Glenn Carter and family – his wife Vivienne and children Steven, Louise, Ben, Sam and Daniel – run Ransboro Dairy Shorthorns.
The Carter’s acquired their first Shorthorn in England in 1982 and milked approximately thirty-five Shorthorns on a farm in Sligo – which was purchased by Eddie (Glenn’s father) - until 2003.
They moved to their current holding in Clonakenny, Roscrea, Co. Tipperary that very year, due to a limited availability of land around their home which prevented any expansion of their dairy enterprise.
The Carters currently calve up to eighty cows each Spring and milk around sixty-five cows, with up to fifteen cows offered for sale once they calve down.
Their herd – which has a split calving system – 80% of cows calve in the spring and 20% in the autumn – has a current average of 7084kg milk, 3.80% Butterfat and 3.48% Protein (including 12-18 heifers).
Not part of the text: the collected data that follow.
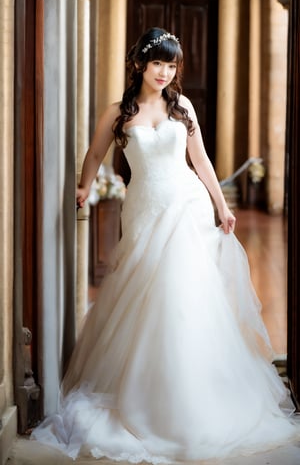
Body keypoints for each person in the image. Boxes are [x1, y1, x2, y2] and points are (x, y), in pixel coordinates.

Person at [32, 27, 298, 461]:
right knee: (144, 296)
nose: (164, 72)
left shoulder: (183, 107)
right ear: (140, 63)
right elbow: (95, 153)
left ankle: (187, 395)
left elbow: (201, 160)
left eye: (171, 65)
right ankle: (143, 391)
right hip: (144, 211)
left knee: (182, 297)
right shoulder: (118, 112)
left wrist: (221, 207)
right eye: (158, 62)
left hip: (186, 207)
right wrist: (83, 187)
Ransboro Dairy Shorthorns comprises of a number of foundation female families including Primrose, Blossom and Queen Maeve; Ransboro Primrose 107th was registered earlier this year.
They purchased a number of cows down through the years from herds in England and in Ireland including Ballingarrane and Carrowhubbock; they also secured stock at the Rodway and Winbrook dispersal sales.
Overall, the Carters are satisfied with the performance of their chosen breed: “Shorthorns have very good fertility and they also outlast their black and white counterparts.”
“Initially when we moved to Clonakenny, we bought twelve black and whites, but for a variety of reasons they didn’t last in the herd,” Wes explained.
They believe that a Shorthorn’s longevity combined with their excellent milk production makes them a “great breed” to work with.
“As there is not a huge database of Shorthorns in Ireland, the EBI system does not reflect fairly at all.” “There has been a willingness by Teagasc to promote Jersey, Scandinavian Reds, Rotbunts and MRIs but very little down for Shorthorn which is quite frustrating.” He added.
Despite this, Wes said that they are finding that more farmers are introducing Shorthorns to their dairy herds.
Shorthorn genetics are sourced worldwide from Australia, Canada, America and the UK; an emphasis is placed on good conformation combined with good butterfat and protein solids when selecting sires for the Tipperary herd.
“In recent years, we have found the Australian bulls in particular to produce excellent replacements.” Ben Carter – a secondary school teacher – told That’s Farming.
“The solids they produce in Ireland are far superior to those that they produce in Australia and this is probably down to the quality of land and system in place.”
The Carters have also sold two bulls to Irish AI Station - Ransboro Jigsaw (ET) is available in Progressive Genetics and Ransboro Chisum forms part of Eurogene AI Services’ 2019 bull panel.
[Image source: Maria Kell]
The herd held a sale in April 2017 in Nenagh Mart and hope to stage another this April, although they maintain that interest has been “very strong” over the winter, with a number of replacements sold to breeders.
Up to six bulls out of the herd’s best-performing cows are registered with the Irish Shorthorn Society - Dairy annually with a view to selling these for breeding purposes. “If we are keeping a bull the dam must also be classified either VG or EX.”
“All females are initially kept but some are sold each year depending on interest. All bull calves not kept for breeding purposes are sold at birth.” Ben added.
Shows and Social Media
The Tipperary-based farmers have exhibited at shows throughout the country for over twenty years. Some of the main shows they attend include Tullamore, Cork and Limerick; they claimed the champion silverware on numerous occasions in the past.
Along with having a presence on the show circuit, they also utilise social media – Facebook and Instagram - to raise the herd’s profile. “Social Media gets news out there and is an excellent promotional tool for selling stock.”
“We have had another of direct sales as a result of our social media presence; this has definitely increased in recent years, probably as a result of more young farmers entering the sector.”
Looking forward, their main objective is to continue with the same numbers with a major focus on quality over quantity.
“There are uncertain times in the dairy industry at the moment so we aim to put a bigger focus on the quality of our animals and what they are producing over any rapid expansion.”
“We have worked with Dairy Shorthorns since 1982 their ease of management and docile temperament makes them a pleasure to work with.”
“The Shorthorn breed continues to go from strength-to-strength in Ireland and we aim to continue to promote their undeniable qualities” Wes concluded.